Collected data entries
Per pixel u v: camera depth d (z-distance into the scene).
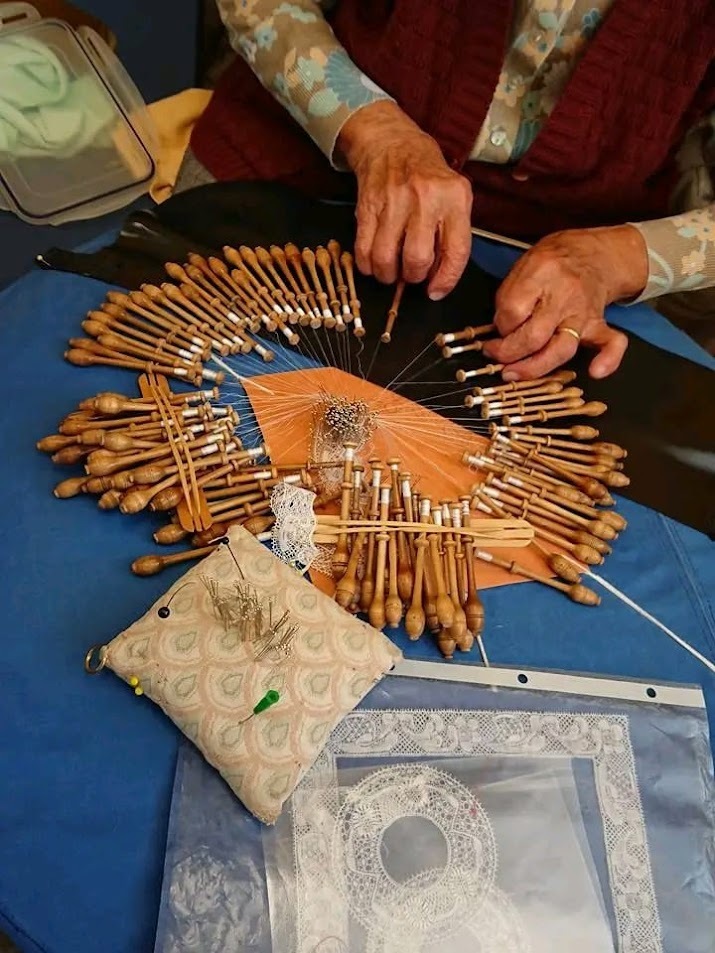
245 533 0.90
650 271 1.18
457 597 0.92
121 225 1.19
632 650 0.95
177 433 0.97
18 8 1.74
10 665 0.83
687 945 0.79
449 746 0.84
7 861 0.74
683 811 0.86
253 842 0.77
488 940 0.76
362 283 1.19
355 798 0.80
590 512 1.03
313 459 1.00
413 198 1.11
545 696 0.89
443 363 1.13
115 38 1.92
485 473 1.05
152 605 0.87
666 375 1.18
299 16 1.23
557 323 1.11
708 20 1.14
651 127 1.24
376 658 0.84
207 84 2.02
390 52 1.27
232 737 0.78
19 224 1.65
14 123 1.63
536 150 1.27
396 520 0.97
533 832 0.81
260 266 1.17
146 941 0.73
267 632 0.83
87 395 1.01
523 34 1.19
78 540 0.91
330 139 1.22
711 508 1.08
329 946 0.74
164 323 1.07
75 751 0.79
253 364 1.08
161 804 0.79
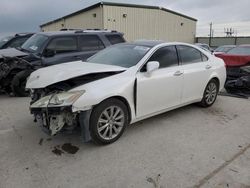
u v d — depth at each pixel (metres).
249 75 7.07
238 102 6.27
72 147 3.67
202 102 5.54
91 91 3.44
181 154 3.52
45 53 6.82
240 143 3.91
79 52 7.30
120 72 3.92
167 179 2.94
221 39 35.94
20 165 3.19
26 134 4.11
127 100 3.86
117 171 3.09
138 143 3.83
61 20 30.09
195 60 5.20
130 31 22.94
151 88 4.16
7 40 10.16
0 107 5.65
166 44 4.67
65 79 3.53
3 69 6.47
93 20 22.59
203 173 3.07
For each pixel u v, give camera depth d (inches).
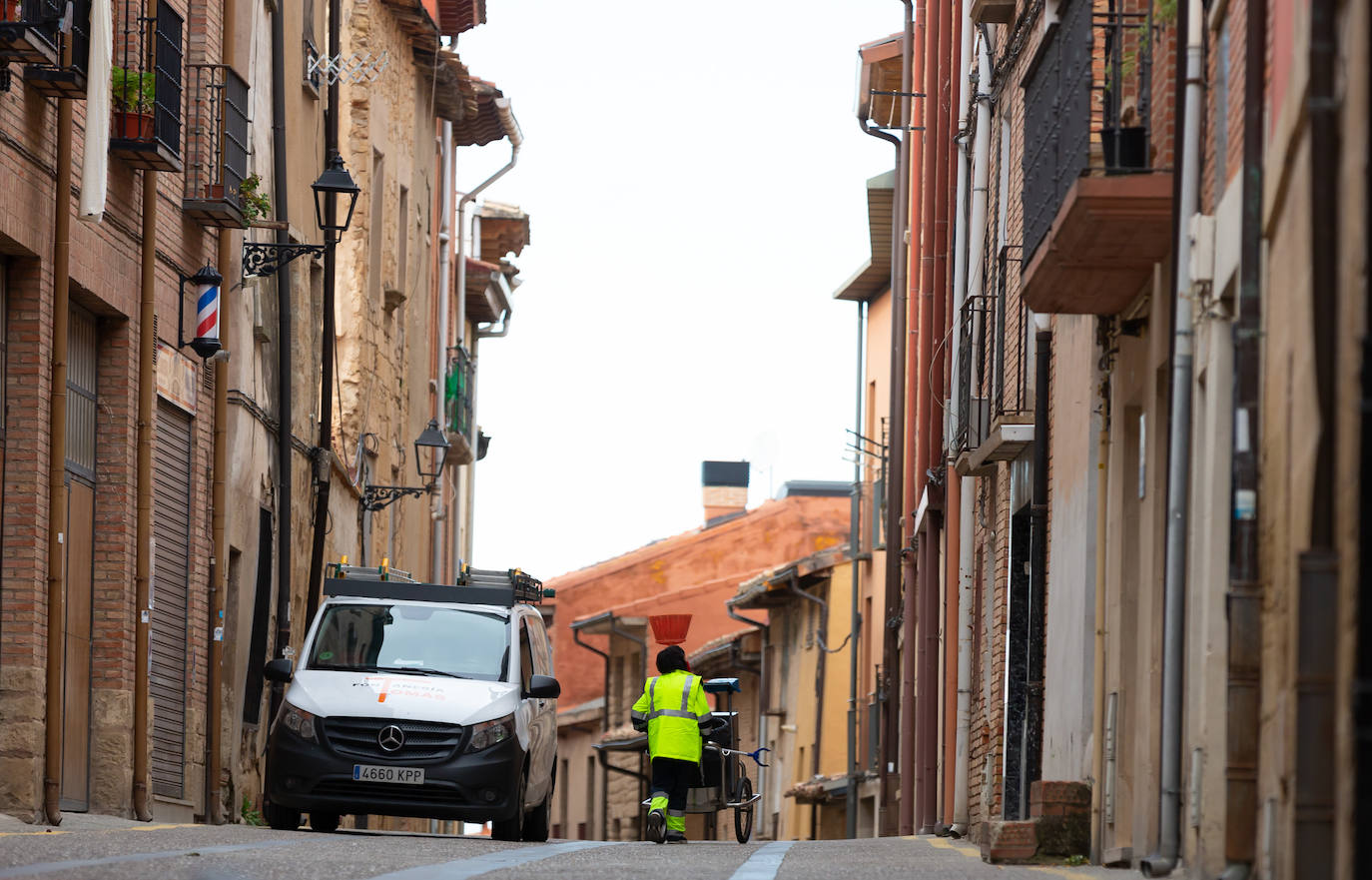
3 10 1314.0
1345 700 578.6
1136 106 1155.3
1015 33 1729.8
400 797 1531.7
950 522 2191.2
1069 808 1176.2
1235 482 780.0
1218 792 850.8
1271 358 747.4
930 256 2490.2
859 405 3587.6
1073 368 1400.1
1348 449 583.8
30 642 1448.1
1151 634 1108.5
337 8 2495.1
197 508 1861.5
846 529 5487.2
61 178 1473.9
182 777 1833.2
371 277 2883.9
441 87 3371.1
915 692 2628.0
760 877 978.1
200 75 1806.1
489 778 1542.8
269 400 2128.4
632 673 5137.8
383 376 2940.5
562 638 5615.2
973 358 1994.3
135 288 1667.1
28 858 936.9
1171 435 962.7
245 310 2012.8
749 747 4638.3
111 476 1653.5
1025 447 1674.5
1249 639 774.5
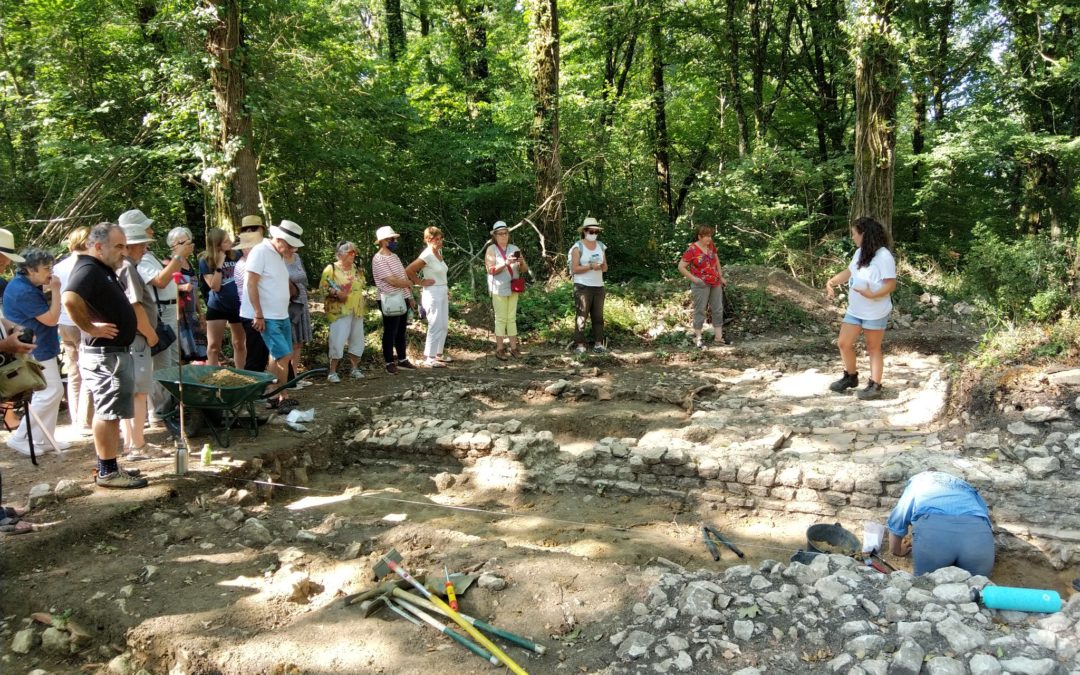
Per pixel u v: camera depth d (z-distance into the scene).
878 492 5.50
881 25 12.38
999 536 5.03
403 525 5.06
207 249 7.64
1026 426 5.91
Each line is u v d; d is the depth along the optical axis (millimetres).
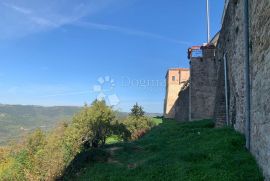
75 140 25344
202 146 14906
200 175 10922
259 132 10375
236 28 16359
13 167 26250
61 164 19297
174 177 11359
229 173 10555
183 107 41812
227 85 21062
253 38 11172
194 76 35594
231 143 13781
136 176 12328
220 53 24562
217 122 22422
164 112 63062
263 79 9531
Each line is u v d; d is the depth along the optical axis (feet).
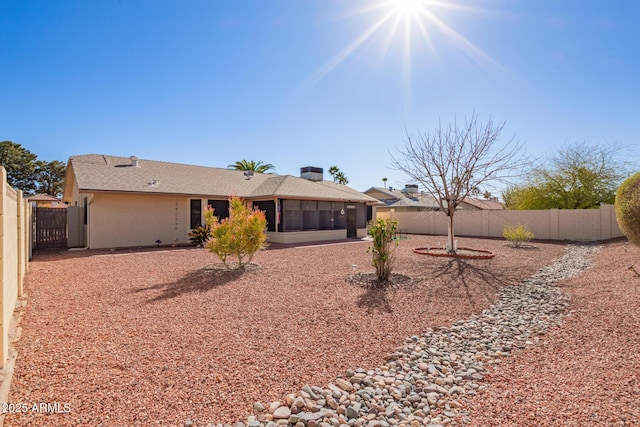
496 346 14.23
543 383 10.78
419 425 8.71
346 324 16.34
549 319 17.46
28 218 33.42
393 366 12.19
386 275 25.79
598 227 59.21
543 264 34.81
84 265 32.45
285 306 19.12
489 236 71.56
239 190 60.34
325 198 60.13
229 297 20.95
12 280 16.55
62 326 15.42
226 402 9.45
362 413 9.29
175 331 14.97
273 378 10.93
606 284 23.81
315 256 39.83
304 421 8.66
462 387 10.82
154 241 50.55
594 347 13.51
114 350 12.80
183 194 51.01
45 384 10.12
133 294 21.49
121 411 8.82
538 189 74.43
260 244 31.07
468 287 24.32
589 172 69.10
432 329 16.08
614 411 8.93
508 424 8.58
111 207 47.11
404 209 101.60
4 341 11.35
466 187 42.57
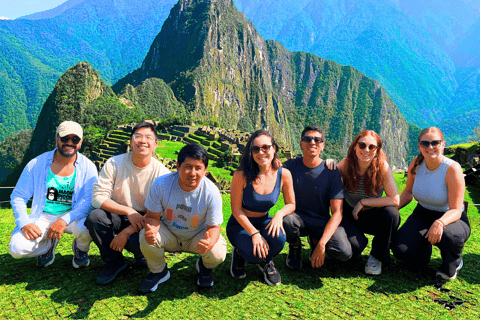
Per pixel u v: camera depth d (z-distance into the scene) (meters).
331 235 3.16
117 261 3.13
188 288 3.06
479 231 5.06
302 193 3.40
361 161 3.31
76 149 3.10
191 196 2.81
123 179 3.07
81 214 3.15
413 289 3.19
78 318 2.54
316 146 3.22
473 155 16.48
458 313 2.79
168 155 51.09
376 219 3.39
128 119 122.06
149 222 2.82
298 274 3.44
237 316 2.65
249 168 3.03
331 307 2.83
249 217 3.27
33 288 2.95
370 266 3.47
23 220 3.03
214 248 2.88
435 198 3.38
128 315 2.61
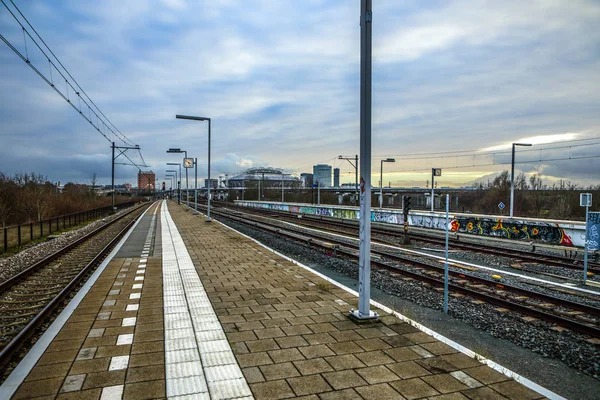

Exercise >> Taking the entries above, copy word for word the lines from the one with "61 178 1473.9" up to and including the one with "346 324 16.34", without any picture.

Exercise response >>
61 178 1473.9
182 777 1833.2
371 277 2883.9
441 87 3371.1
915 692 2628.0
760 877 978.1
200 75 1806.1
489 778 1542.8
269 400 2128.4
632 673 5137.8
383 376 2940.5
562 638 5615.2
973 358 1994.3
135 288 1667.1
28 858 936.9
1171 435 962.7
245 310 2012.8
749 747 4638.3
111 476 1653.5
1025 447 1674.5
1249 639 774.5
Per pixel u v: camera depth d (z-distance into the scene).
878 492 5.50
881 25 12.38
999 536 5.03
403 525 5.06
207 249 7.64
1026 426 5.91
Each line is u v d; d is the depth along the optical axis (millimetres).
75 140 25344
202 146 14906
200 175 10922
259 132 10375
236 28 16359
13 167 26250
61 164 19297
174 177 11359
229 173 10555
183 107 41812
227 85 21062
253 38 11172
194 76 35594
231 143 13781
136 176 12328
220 53 24562
217 122 22422
164 112 63062
263 79 9531
Each line is u v d; d is the depth along the optical axis (feet).
496 346 14.23
543 383 10.78
419 425 8.71
346 324 16.34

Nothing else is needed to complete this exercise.